__Exercise__:
Write all of the entries out again exactly, but not the images.

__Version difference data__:
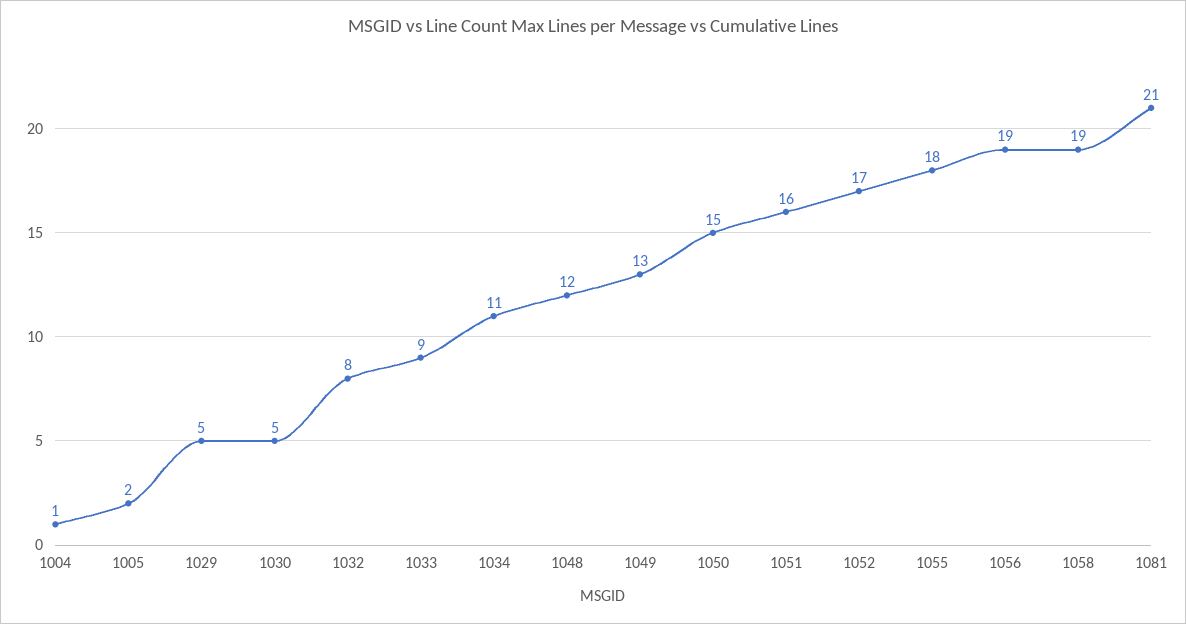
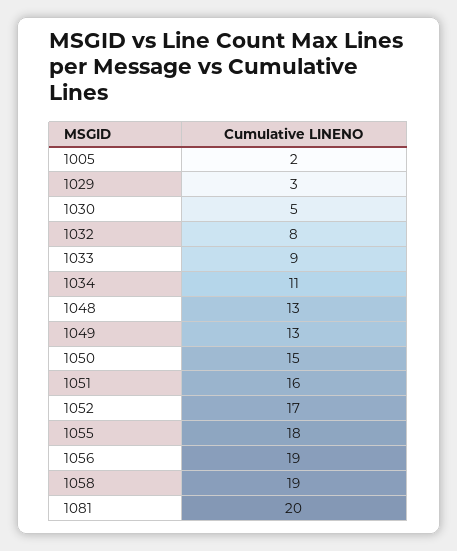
  {
-   "1004": 1,
    "1005": 2,
-   "1029": 5,
+   "1029": 3,
    "1030": 5,
    "1032": 8,
    "1033": 9,
    "1034": 11,
-   "1048": 12,
+   "1048": 13,
    "1049": 13,
    "1050": 15,
    "1051": 16,
    "1052": 17,
    "1055": 18,
    "1056": 19,
    "1058": 19,
-   "1081": 21
+   "1081": 20
  }

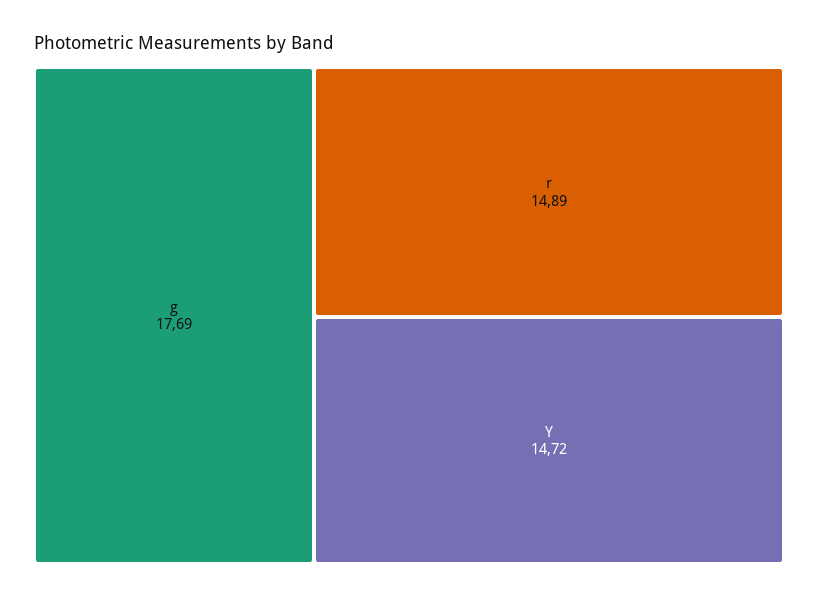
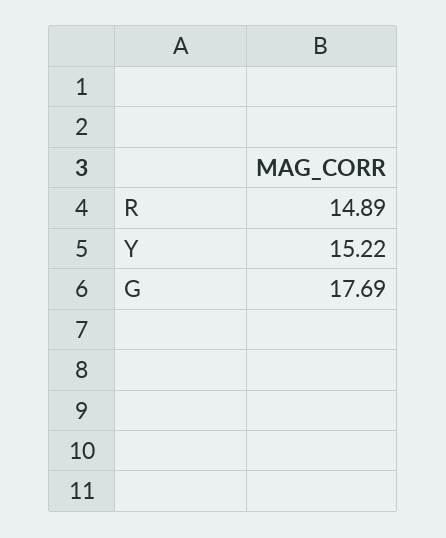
  {
    "g": 17.69,
    "r": 14.89,
-   "Y": 14.72
+   "Y": 15.22
  }

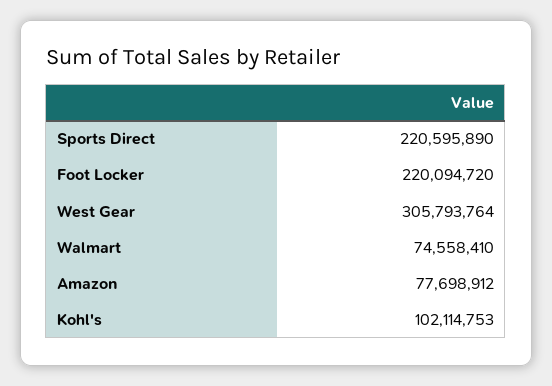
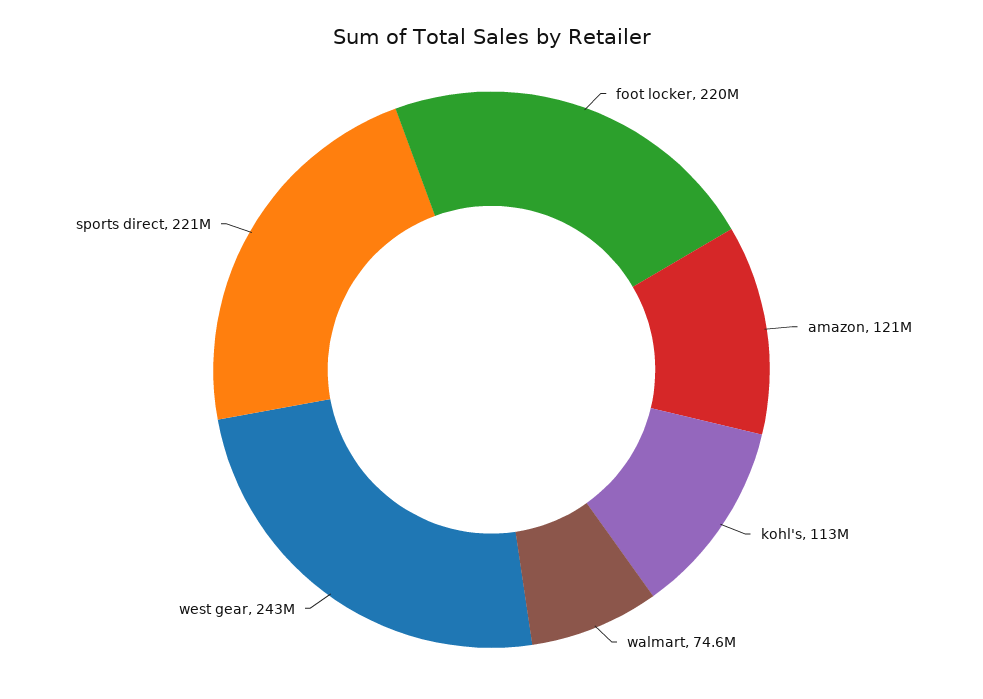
  {
    "Sports Direct": 220595890,
    "Foot Locker": 220094720,
-   "West Gear": 305793764,
+   "West Gear": 243000000,
    "Walmart": 74558410,
-   "Amazon": 77698912,
+   "Amazon": 121000000,
-   "Kohl's": 102114753
+   "Kohl's": 113000000
  }

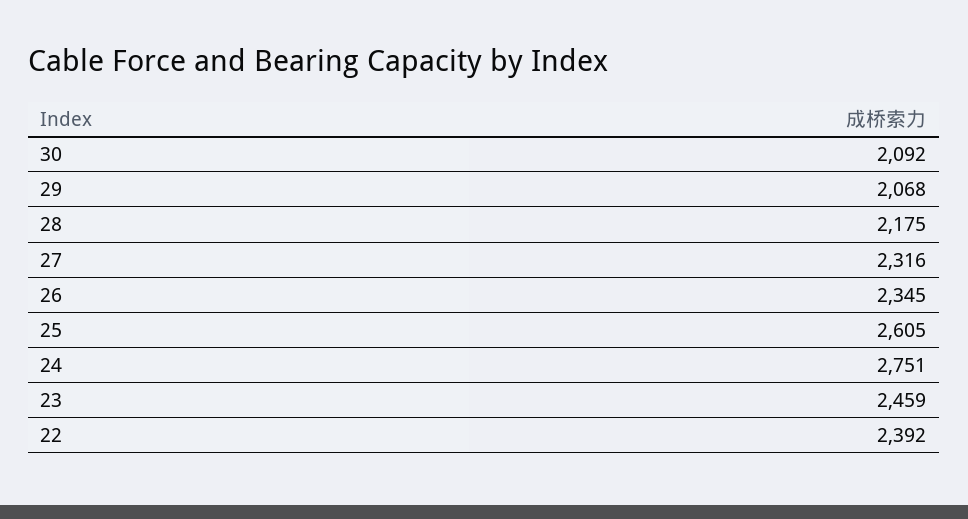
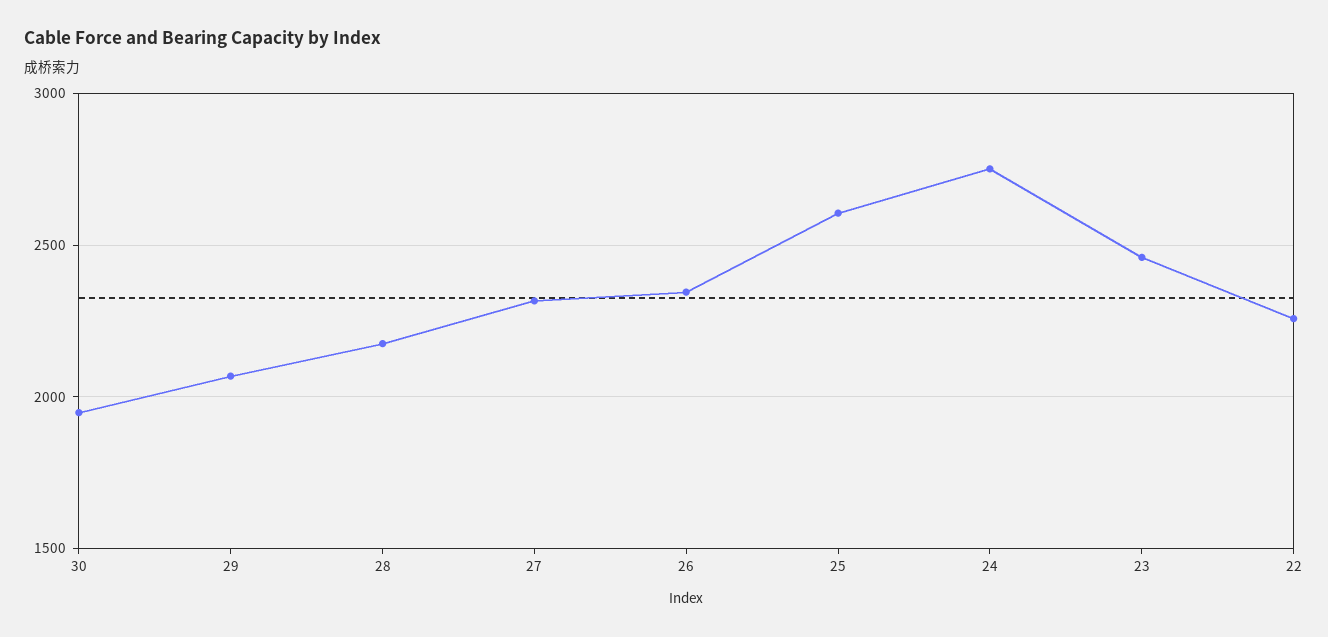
  {
-   "30": 2092,
+   "30": 1950,
    "29": 2068,
    "28": 2175,
    "27": 2316,
    "26": 2345,
    "25": 2605,
    "24": 2751,
    "23": 2459,
-   "22": 2392
+   "22": 2250
  }

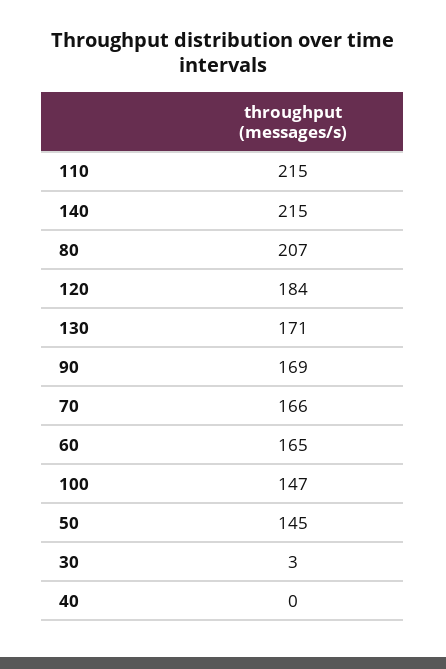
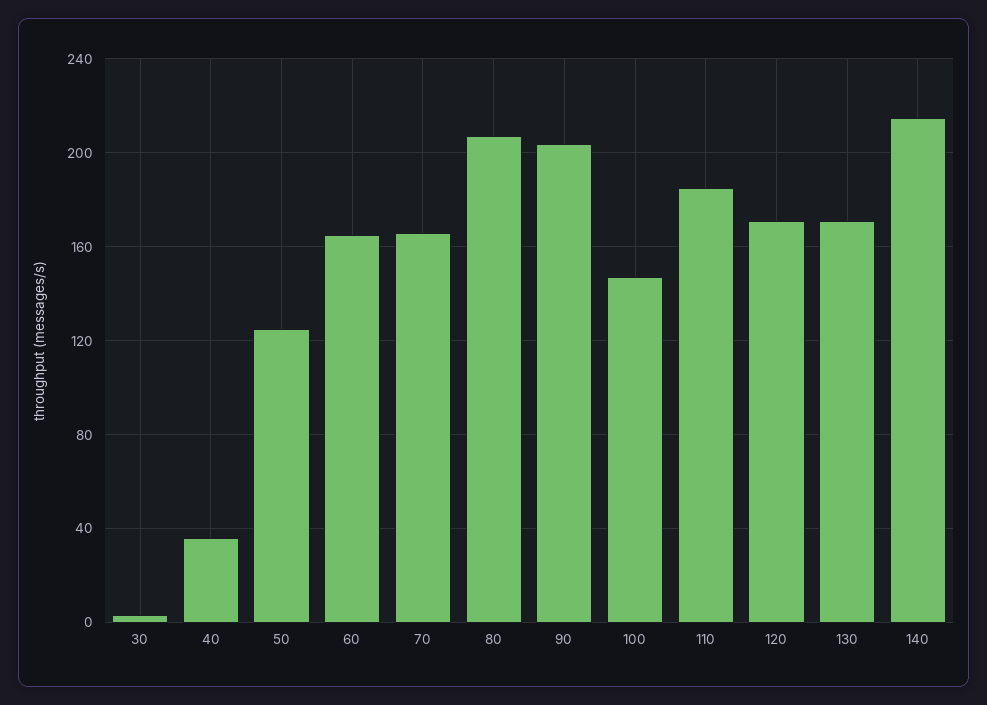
  {
-   "110": 215,
+   "110": 185,
    "140": 215,
    "80": 207,
-   "120": 184,
+   "120": 170,
    "130": 171,
-   "90": 169,
+   "90": 205,
    "70": 166,
    "60": 165,
    "100": 147,
-   "50": 145,
+   "50": 125,
    "30": 3,
-   "40": 0
+   "40": 35
  }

__Output for this task__:
  {
-   "1004": 1,
    "1005": 2,
-   "1029": 5,
+   "1029": 3,
    "1030": 5,
    "1032": 8,
    "1033": 9,
    "1034": 11,
-   "1048": 12,
+   "1048": 13,
    "1049": 13,
    "1050": 15,
    "1051": 16,
    "1052": 17,
    "1055": 18,
    "1056": 19,
    "1058": 19,
-   "1081": 21
+   "1081": 20
  }

  {
    "g": 17.69,
    "r": 14.89,
-   "Y": 14.72
+   "Y": 15.22
  }

  {
    "Sports Direct": 220595890,
    "Foot Locker": 220094720,
-   "West Gear": 305793764,
+   "West Gear": 243000000,
    "Walmart": 74558410,
-   "Amazon": 77698912,
+   "Amazon": 121000000,
-   "Kohl's": 102114753
+   "Kohl's": 113000000
  }

  {
-   "30": 2092,
+   "30": 1950,
    "29": 2068,
    "28": 2175,
    "27": 2316,
    "26": 2345,
    "25": 2605,
    "24": 2751,
    "23": 2459,
-   "22": 2392
+   "22": 2250
  }

  {
-   "110": 215,
+   "110": 185,
    "140": 215,
    "80": 207,
-   "120": 184,
+   "120": 170,
    "130": 171,
-   "90": 169,
+   "90": 205,
    "70": 166,
    "60": 165,
    "100": 147,
-   "50": 145,
+   "50": 125,
    "30": 3,
-   "40": 0
+   "40": 35
  }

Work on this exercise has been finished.